After thirty years of bright, hard work, Henry Moore, chief detective inspector of Scotland Yard, has been retired. The story of his exploits and successes is almost a complete history of that famous home of England's Criminal Investigation Department known to the public as Scotland Yard, and to the nest of detectives themselves as C.O. - Central office. Most detectives have a speciality in criminal calendar, or, perhaps, more than one, to which they devote themselves. and consequently do inferior work in lines outside their own, but Moore always did credit to himself in whatever work fell to his hands. He admits one failure, however, and that is that he did not catch Jack the Ripper. Still, there is some satisfaction to him in the thought that even of he didn't succeed in getting the fiend of Whitechapel, no one else did any better.

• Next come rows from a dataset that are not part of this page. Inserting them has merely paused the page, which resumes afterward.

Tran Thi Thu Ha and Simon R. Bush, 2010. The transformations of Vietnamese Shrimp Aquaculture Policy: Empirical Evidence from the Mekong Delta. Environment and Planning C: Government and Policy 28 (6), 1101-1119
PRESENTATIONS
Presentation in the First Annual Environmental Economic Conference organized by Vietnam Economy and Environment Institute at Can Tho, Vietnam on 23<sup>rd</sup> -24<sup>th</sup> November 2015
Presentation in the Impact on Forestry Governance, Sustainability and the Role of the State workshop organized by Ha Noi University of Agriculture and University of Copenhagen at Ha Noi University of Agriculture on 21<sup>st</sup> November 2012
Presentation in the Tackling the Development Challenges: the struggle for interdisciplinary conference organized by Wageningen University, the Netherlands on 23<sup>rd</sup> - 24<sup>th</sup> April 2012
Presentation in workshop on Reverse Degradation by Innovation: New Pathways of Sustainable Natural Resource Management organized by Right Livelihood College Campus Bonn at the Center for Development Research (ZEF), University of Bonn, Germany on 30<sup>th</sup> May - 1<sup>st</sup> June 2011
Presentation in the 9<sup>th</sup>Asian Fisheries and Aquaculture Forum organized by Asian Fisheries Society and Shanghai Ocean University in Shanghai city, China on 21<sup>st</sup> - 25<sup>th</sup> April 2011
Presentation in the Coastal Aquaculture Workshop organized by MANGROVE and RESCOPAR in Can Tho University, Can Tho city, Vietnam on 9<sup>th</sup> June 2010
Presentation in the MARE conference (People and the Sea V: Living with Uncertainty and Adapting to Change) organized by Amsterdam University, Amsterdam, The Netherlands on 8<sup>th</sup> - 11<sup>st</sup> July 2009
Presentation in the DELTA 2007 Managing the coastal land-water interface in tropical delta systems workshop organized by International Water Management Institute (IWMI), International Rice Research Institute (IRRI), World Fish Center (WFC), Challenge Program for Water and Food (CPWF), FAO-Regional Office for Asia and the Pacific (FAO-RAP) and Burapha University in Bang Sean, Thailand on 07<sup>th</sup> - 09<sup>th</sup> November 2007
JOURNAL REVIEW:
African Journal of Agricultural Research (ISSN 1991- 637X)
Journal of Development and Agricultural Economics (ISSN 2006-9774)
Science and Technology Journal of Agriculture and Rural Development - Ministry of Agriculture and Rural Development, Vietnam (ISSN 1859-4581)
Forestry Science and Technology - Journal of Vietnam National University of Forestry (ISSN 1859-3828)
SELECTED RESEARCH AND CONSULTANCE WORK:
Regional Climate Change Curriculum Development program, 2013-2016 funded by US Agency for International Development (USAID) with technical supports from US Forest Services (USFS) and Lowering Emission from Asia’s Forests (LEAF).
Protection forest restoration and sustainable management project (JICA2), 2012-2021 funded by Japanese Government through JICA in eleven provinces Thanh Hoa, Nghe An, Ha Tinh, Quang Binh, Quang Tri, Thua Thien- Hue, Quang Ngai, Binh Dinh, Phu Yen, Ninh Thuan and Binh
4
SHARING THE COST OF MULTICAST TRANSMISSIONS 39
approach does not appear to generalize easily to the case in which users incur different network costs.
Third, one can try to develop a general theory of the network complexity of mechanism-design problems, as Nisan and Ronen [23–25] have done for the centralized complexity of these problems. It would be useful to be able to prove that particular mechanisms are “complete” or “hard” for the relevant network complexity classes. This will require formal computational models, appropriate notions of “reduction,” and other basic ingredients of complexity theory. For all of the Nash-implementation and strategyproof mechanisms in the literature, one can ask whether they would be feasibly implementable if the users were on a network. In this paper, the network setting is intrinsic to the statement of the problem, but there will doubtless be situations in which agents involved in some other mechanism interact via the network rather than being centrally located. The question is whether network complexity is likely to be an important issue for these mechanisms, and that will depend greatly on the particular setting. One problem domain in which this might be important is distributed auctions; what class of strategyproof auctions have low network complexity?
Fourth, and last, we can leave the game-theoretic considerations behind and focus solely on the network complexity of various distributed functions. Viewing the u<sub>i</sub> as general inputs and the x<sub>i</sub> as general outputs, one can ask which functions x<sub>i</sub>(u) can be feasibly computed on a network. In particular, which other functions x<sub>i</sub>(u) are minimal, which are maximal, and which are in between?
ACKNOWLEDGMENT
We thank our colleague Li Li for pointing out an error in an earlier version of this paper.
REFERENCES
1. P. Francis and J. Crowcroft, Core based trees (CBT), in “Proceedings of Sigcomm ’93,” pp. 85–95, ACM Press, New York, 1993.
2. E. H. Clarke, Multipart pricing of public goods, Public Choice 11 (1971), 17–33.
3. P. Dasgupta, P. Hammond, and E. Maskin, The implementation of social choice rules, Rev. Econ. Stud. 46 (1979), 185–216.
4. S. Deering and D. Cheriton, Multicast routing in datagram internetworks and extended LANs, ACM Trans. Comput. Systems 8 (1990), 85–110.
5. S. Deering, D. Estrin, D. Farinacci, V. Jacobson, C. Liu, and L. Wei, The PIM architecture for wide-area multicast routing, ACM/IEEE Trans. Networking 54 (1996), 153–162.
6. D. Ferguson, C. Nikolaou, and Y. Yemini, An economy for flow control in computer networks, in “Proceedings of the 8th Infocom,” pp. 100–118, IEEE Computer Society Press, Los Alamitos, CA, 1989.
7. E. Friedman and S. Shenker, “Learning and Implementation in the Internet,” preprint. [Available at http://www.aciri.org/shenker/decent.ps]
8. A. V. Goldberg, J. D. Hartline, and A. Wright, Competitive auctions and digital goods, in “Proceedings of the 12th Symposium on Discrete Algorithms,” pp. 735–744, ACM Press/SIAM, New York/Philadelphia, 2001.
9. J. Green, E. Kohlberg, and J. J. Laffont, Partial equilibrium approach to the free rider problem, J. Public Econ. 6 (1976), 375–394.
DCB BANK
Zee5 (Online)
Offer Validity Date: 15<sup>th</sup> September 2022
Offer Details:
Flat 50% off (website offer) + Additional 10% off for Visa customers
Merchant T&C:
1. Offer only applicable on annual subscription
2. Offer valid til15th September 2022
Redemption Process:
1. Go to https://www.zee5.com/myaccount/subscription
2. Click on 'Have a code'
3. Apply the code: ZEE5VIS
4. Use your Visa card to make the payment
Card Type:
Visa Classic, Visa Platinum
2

"The police," says Moore, "were handicapped in their work. It was almost impossible to get anything like a trustworthy statement while every crank in England was sending postcards or writing on walls. The class of woman we had to deal with have told any number of stories for a shilling, and it was impossible to believe any woman, owing to the hysterical state of fear they get themselves into. If we had tried to keep under observation the persons we were told were "Jack the Ripper" we should have needed every soldier in the British army to have become a detective. We have in the East End foreigners from every corner of the earth, and when they hate they will tell such lies as would make your hair stand on end. Of course, every one wants to know who Jack the Ripper was, Well, so far as i could make out, he was a mad foreign sailor, who paid periodical visits to London on board ship. He committed the crimes and then went back to his ship, and remembered nothing about them. The class of victim made the work of the police exceedingly difficult. Why, once I had occasion to stand near the arch of Pinchin street Whitechapel, and I remarked to another office, 'This is just the place for Jack the Ripper,' and sure enough, some few months later a 'Ripper' body was found there in a sack. One of these days, now I have more leisure, I may go to work and before I die I might have the luck to see 'Jack the Ripper' standing in the door of the Old Bailey. It's the only failure I ever had but I'm not at all sure it is a failure yet."